Last edited: Aug 25, 2015
15. Aug 25, 2015

### Staff: Mentor

You don't know where the "weakest point" is unless you have a model of the material properties and internal stresses of the string. You can't build that just from relativistic kinematics.

Also, "weakest point" is a misnomer; the simplest material model of the string would have its properties uniform, meaning there is no "weakest point"; all the points have the same tensile strength.

16. Aug 25, 2015

### Vmedvil

After correcting for the Acceleration, the sum of the energies is point that snaps.

17. Aug 25, 2015

### Staff: Mentor

Your supposed argument for this claim is based on a number of incorrect premises, which I pointed out in a previous post. You only responded to one of them (about the incorrect formula for velocity addition). Fixing that alone doesn't fix your argument.

You also admitted that you haven't modeled the internal stresses in the material, yet you're claiming you can figure out exactly where the string will break without knowing that. That's not correct. Saying that you weren't given a model of the internal stresses doesn't allow you to claim you've magically solved the problem without one.

Finally, you have not addressed at all my observation that you are incorrectly assuming zero net force on the object.

18. Aug 25, 2015

### Vmedvil

Don't make me actually calculate this and it snaps when the Energy-mass of the volume goes above the Max Tensile strength in that Energy/Volume.

19. Aug 25, 2015

### Staff: Mentor

Yes, that's true. But it's not what you said before. If it was what you were trying to say, you weren't making it clear.

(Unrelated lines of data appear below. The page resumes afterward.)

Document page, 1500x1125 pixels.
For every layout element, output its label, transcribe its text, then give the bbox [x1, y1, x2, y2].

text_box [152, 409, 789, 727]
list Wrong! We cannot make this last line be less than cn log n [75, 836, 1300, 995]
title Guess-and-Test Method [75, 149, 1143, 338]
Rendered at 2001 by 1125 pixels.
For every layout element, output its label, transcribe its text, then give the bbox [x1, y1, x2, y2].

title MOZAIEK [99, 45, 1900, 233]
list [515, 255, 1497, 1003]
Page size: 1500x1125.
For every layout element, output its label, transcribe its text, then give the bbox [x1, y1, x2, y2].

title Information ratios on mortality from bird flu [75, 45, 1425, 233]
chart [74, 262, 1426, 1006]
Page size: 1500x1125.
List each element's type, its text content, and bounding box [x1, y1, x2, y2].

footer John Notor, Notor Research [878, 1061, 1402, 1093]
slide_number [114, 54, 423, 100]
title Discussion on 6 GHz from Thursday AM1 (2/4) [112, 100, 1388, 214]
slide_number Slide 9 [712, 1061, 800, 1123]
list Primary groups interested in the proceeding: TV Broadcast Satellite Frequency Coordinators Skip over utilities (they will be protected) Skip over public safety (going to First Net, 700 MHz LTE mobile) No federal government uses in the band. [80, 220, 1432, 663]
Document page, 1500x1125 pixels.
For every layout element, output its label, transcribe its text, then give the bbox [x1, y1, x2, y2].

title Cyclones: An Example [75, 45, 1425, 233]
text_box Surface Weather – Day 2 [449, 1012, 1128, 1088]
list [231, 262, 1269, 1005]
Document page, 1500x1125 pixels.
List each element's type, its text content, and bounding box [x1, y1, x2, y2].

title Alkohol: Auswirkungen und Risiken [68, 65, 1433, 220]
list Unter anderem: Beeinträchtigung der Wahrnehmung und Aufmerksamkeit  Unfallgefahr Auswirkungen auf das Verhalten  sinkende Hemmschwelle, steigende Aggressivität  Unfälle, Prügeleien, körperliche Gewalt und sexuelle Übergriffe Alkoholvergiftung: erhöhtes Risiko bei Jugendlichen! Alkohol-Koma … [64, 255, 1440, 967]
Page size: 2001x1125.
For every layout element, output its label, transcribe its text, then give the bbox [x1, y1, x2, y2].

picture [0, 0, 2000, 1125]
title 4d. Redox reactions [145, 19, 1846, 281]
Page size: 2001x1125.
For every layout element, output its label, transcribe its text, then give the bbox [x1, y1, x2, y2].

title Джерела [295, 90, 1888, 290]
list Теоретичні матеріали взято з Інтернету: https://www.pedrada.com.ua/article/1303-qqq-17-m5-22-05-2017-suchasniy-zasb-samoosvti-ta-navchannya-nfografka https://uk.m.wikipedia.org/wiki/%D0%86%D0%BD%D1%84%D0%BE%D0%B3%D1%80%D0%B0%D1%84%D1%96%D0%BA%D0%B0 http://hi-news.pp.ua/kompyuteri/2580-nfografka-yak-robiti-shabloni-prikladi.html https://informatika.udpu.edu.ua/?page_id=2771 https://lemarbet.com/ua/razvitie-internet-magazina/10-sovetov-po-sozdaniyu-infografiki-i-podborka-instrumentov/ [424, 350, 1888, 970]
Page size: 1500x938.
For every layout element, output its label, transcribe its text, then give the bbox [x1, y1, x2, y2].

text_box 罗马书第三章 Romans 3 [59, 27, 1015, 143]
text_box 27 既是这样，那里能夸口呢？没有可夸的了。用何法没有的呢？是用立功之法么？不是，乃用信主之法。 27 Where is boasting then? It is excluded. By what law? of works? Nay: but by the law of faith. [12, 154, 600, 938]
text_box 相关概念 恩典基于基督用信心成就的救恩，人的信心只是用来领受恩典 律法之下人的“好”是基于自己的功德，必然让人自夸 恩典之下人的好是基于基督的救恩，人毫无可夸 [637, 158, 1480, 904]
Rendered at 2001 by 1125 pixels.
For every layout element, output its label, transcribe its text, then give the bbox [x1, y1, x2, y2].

I'm not trying to make you calculate anything. I've just pointed out some flaws in your argument.

20. Aug 25, 2015

### Vmedvil

Before, I assumed it was made of many different materials now that it is the same material it doesn't matter, Basically, it breaks at the point of where the original equation with the Relativistic acceleration correction point, then then it breaks when that energy volume goes above the Max tensile strength of that volume.